My mom & I stayed in touch with Ruby until her death in the mid-1980s. Sometimes I would drive the 4 hours to Salisbury & visit with her. On the mantel in her living room was a child’s toy; a stage coach being pulled by 4 running horses driven by a cowboy wearing a vest with fringe. It was a toy I had loved as a child & when I outgrew it, Ruby made it a decorating reminder in her living room of a part of her life that she was all too aware was far ahead of its time.

I am forever grateful to my mother for being the loving, special, strong woman that she was. In many ways she was courageous. In her time & in Ruby’s it took courage to have a black friend, or in Ruby’s case, a white one. Together they taught me to love or dislike a person because of their “character” & not their color. They taught me to appreciate people for their “gifts” & not their race. They taught me to appreciate diversity.

Because my mother was the woman she was who possessed that amazing strength of character & her huge capacity to love, Ruby was a larger-than-life influence & positive part of my life. Without my mom’s direction I would never have known Ruby’s love & that would have been one of the great tragedies.
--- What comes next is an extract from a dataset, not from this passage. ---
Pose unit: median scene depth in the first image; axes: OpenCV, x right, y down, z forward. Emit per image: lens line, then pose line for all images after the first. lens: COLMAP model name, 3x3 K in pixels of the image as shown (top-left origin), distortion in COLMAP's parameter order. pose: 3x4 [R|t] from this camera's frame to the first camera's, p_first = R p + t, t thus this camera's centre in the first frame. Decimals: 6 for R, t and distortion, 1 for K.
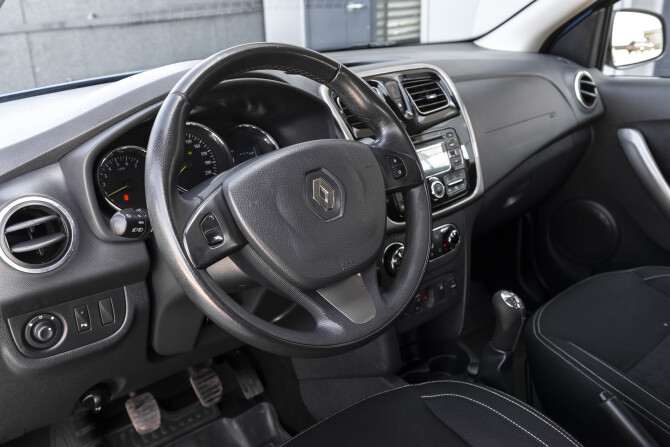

As our pastor spoke this morning, my mind took me for a quick travelogue experience back to NC & I thought of the beautiful experience that was Ruby. In the midst of current racial tensions we see each time we turn on the nightly news or in some cases, experience, I wish the world could suddenly be transported with me back to all those years ago when I was the only little white person sitting in a theater balcony with the warmth & protection that was Ruby.

Children are often smarter than we give them credit for.

Thank you, Pastor Josh for a lovely sermon & my personal trip down Memory Lane.